PLoS ONE (Jan 2022)
Parametric equations to study and predict lower-limb joint kinematics and kinetics during human walking and slow running on slopes
Abstract
Comprehensive data sets for lower-limb kinematics and kinetics during slope walking and running are important for understanding human locomotion neuromechanics and energetics and may aid the design of wearable robots (e.g., exoskeletons and prostheses). Yet, this information is difficult to obtain and requires expensive experiments with human participants in a gait laboratory.

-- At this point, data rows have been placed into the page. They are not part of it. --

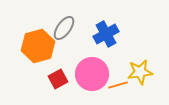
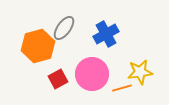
orange line: moved 4 px right, 3 px down
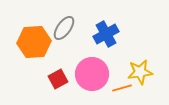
orange hexagon: moved 4 px left, 4 px up; rotated 12 degrees clockwise
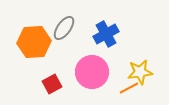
pink circle: moved 2 px up
red square: moved 6 px left, 5 px down
orange line: moved 7 px right; rotated 12 degrees counterclockwise
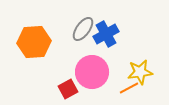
gray ellipse: moved 19 px right, 1 px down
red square: moved 16 px right, 5 px down
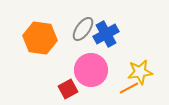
orange hexagon: moved 6 px right, 4 px up; rotated 12 degrees clockwise
pink circle: moved 1 px left, 2 px up
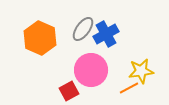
orange hexagon: rotated 16 degrees clockwise
yellow star: moved 1 px right, 1 px up
red square: moved 1 px right, 2 px down
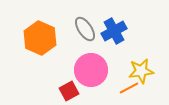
gray ellipse: moved 2 px right; rotated 70 degrees counterclockwise
blue cross: moved 8 px right, 3 px up
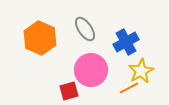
blue cross: moved 12 px right, 11 px down
yellow star: rotated 20 degrees counterclockwise
red square: rotated 12 degrees clockwise
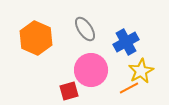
orange hexagon: moved 4 px left
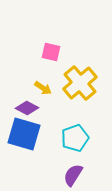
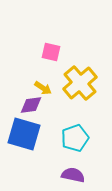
purple diamond: moved 4 px right, 3 px up; rotated 35 degrees counterclockwise
purple semicircle: rotated 70 degrees clockwise
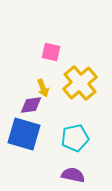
yellow arrow: rotated 36 degrees clockwise
cyan pentagon: rotated 8 degrees clockwise
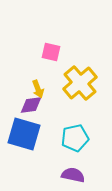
yellow arrow: moved 5 px left, 1 px down
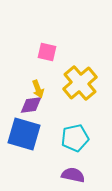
pink square: moved 4 px left
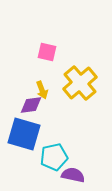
yellow arrow: moved 4 px right, 1 px down
cyan pentagon: moved 21 px left, 19 px down
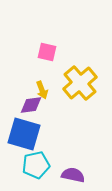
cyan pentagon: moved 18 px left, 8 px down
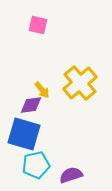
pink square: moved 9 px left, 27 px up
yellow arrow: rotated 18 degrees counterclockwise
purple semicircle: moved 2 px left; rotated 30 degrees counterclockwise
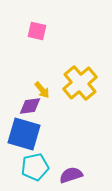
pink square: moved 1 px left, 6 px down
purple diamond: moved 1 px left, 1 px down
cyan pentagon: moved 1 px left, 2 px down
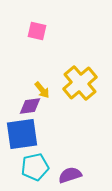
blue square: moved 2 px left; rotated 24 degrees counterclockwise
purple semicircle: moved 1 px left
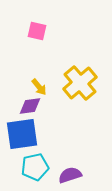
yellow arrow: moved 3 px left, 3 px up
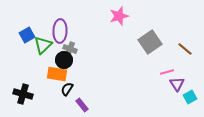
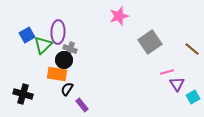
purple ellipse: moved 2 px left, 1 px down
brown line: moved 7 px right
cyan square: moved 3 px right
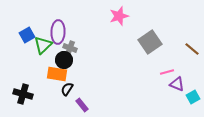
gray cross: moved 1 px up
purple triangle: rotated 35 degrees counterclockwise
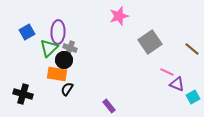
blue square: moved 3 px up
green triangle: moved 6 px right, 3 px down
pink line: rotated 40 degrees clockwise
purple rectangle: moved 27 px right, 1 px down
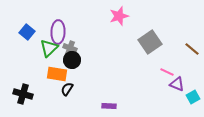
blue square: rotated 21 degrees counterclockwise
black circle: moved 8 px right
purple rectangle: rotated 48 degrees counterclockwise
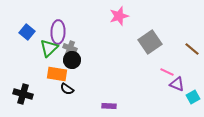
black semicircle: rotated 88 degrees counterclockwise
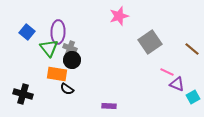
green triangle: rotated 24 degrees counterclockwise
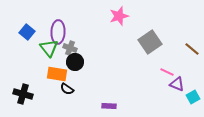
black circle: moved 3 px right, 2 px down
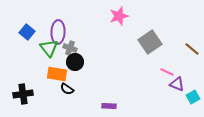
black cross: rotated 24 degrees counterclockwise
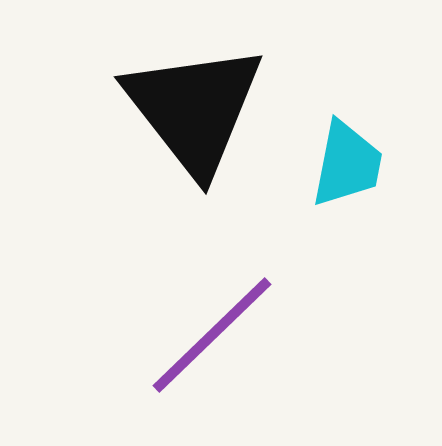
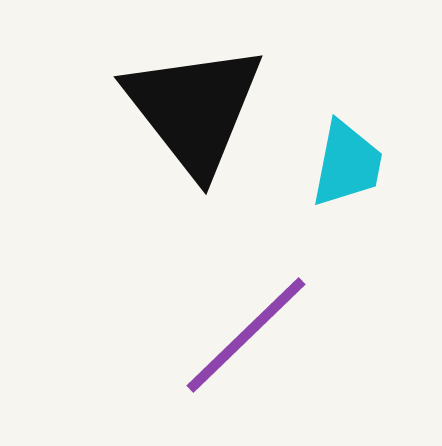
purple line: moved 34 px right
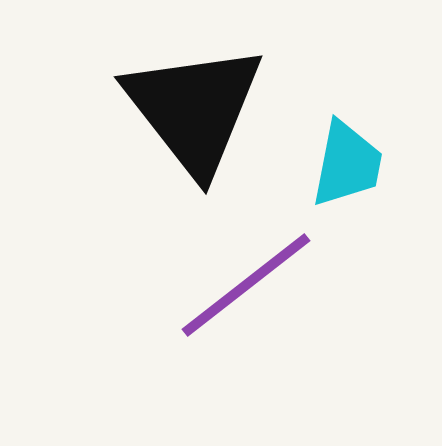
purple line: moved 50 px up; rotated 6 degrees clockwise
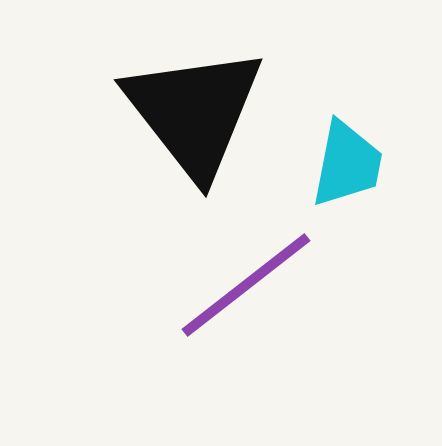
black triangle: moved 3 px down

This study thus presents an empirical mathematical model that predicts lower-limb joint kinematics and kinetics during human walking and running as a function of surface gradient and stride cycle percentage. In total, 9 males and 7 females (age: 24.56 ± 3.16 years) walked at a speed of 1.25 m/s at five surface gradients (-15%, -10%, 0%, +10%, +15%) and ran at a speed of 2.25 m/s at five different surface gradients (-10%, -5%, 0%, +5%, +10%). Joint kinematics and kinetics were calculated at each surface gradient. We then used a Fourier series to generate prediction equations for each speed’s slope (3 joints x 5 surface gradients x [angle, moment, mechanical power]), where the input was the percentage in the stride cycle. Next, we modeled the change in value of each Fourier series’ coefficients as a function of the surface gradient using polynomial regression. This enabled us to model lower-limb joint angle, moment, and power as functions of the slope and as stride cycle percentages. The average adjusted R2 for kinematic and kinetic equations was 0.92 ± 0.18. Lastly, we demonstrated how these equations could be used to generate secondary gait parameters (e.g., joint work) as a function of surface gradients. These equations could be used, for instance, in the design of exoskeletons for walking and running on slopes to produce trajectories for exoskeleton controllers or for educational purposes in gait studies.